[YOUR INSTRUCTIONS]
Could you restate word for word every line from the one containing "a. Provide proof" to the end of the records, and nothing else?

^^^^^^^^^^^^^^^^

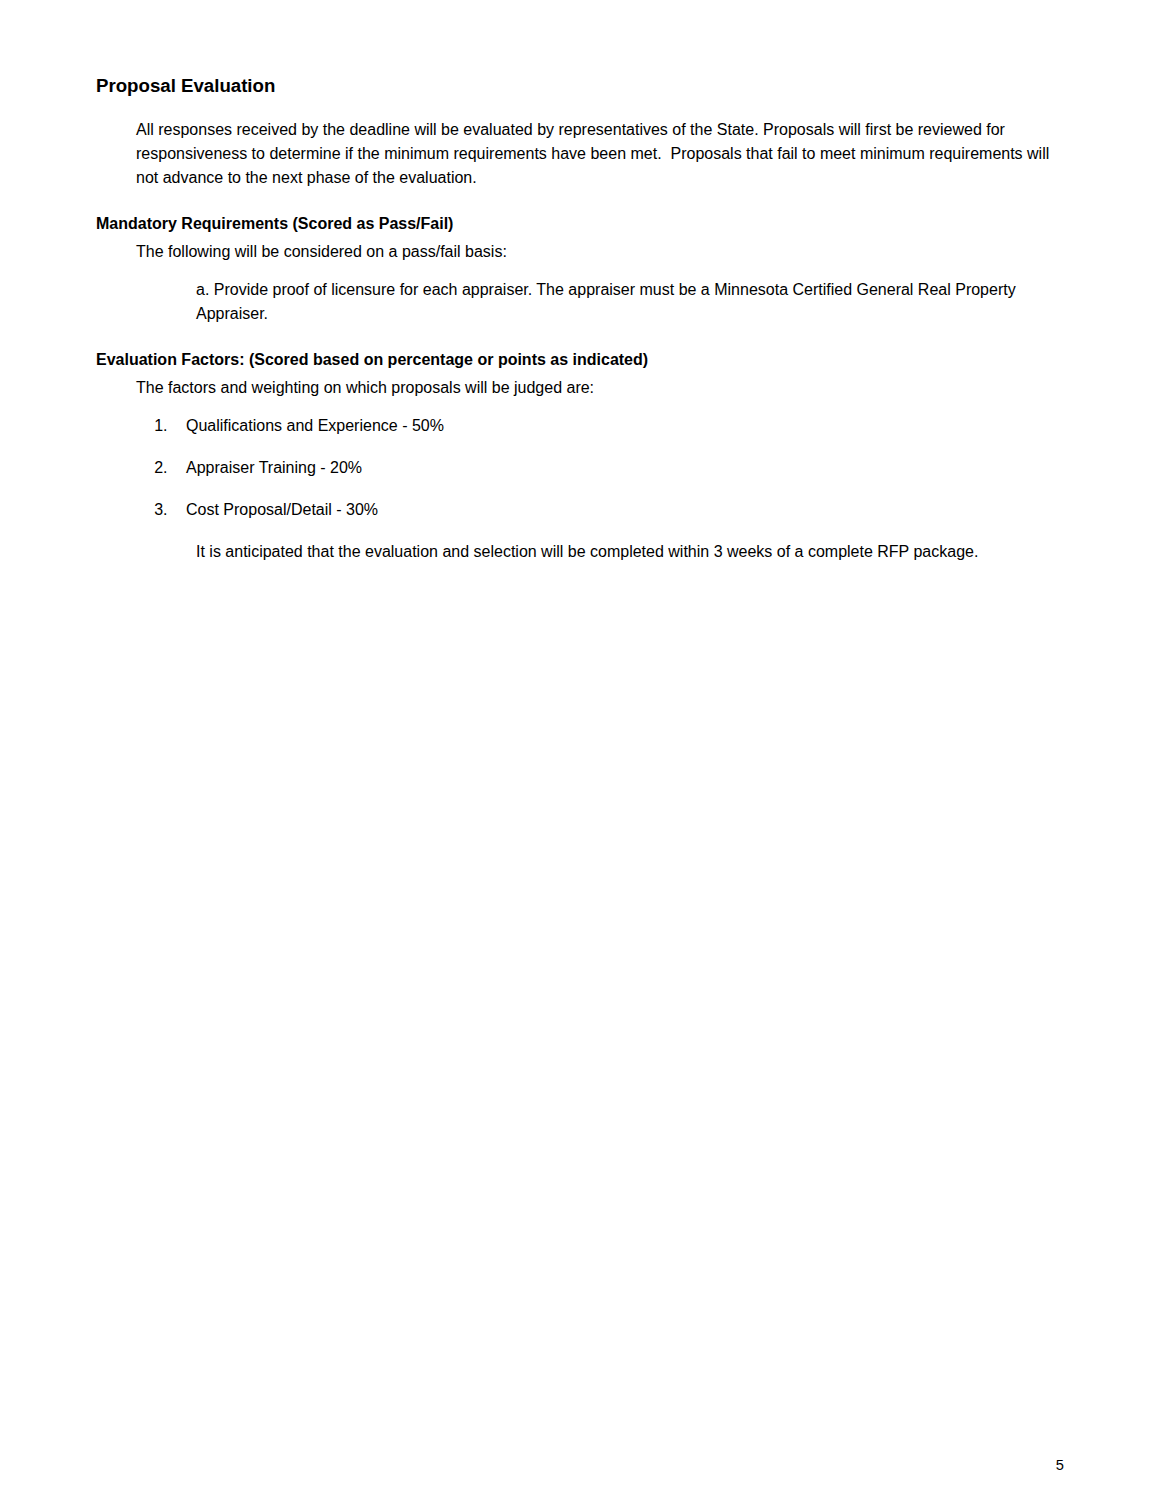Proposal Evaluation
All responses received by the deadline will be evaluated by representatives of the State. Proposals will first be reviewed for responsiveness to determine if the minimum requirements have been met. Proposals that fail to meet minimum requirements will not advance to the next phase of the evaluation.
Mandatory Requirements (Scored as Pass/Fail)
The following will be considered on a pass/fail basis:
a. Provide proof of licensure for each appraiser. The appraiser must be a Minnesota Certified General Real Property Appraiser.
Evaluation Factors: (Scored based on percentage or points as indicated)
The factors and weighting on which proposals will be judged are:
Qualifications and Experience - 50%
Appraiser Training - 20%
Cost Proposal/Detail - 30%
It is anticipated that the evaluation and selection will be completed within 3 weeks of a complete RFP package.
5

^^^^^^^^^^^^^^^^

[ANSWER SECTION]
a. Provide proof of licensure for each appraiser. The appraiser must be a Minnesota Certified General Real Property Appraiser.
Evaluation Factors: (Scored based on percentage or points as indicated)
The factors and weighting on which proposals will be judged are:
Qualifications and Experience - 50%
Appraiser Training - 20%
Cost Proposal/Detail - 30%
It is anticipated that the evaluation and selection will be completed within 3 weeks of a complete RFP package.
5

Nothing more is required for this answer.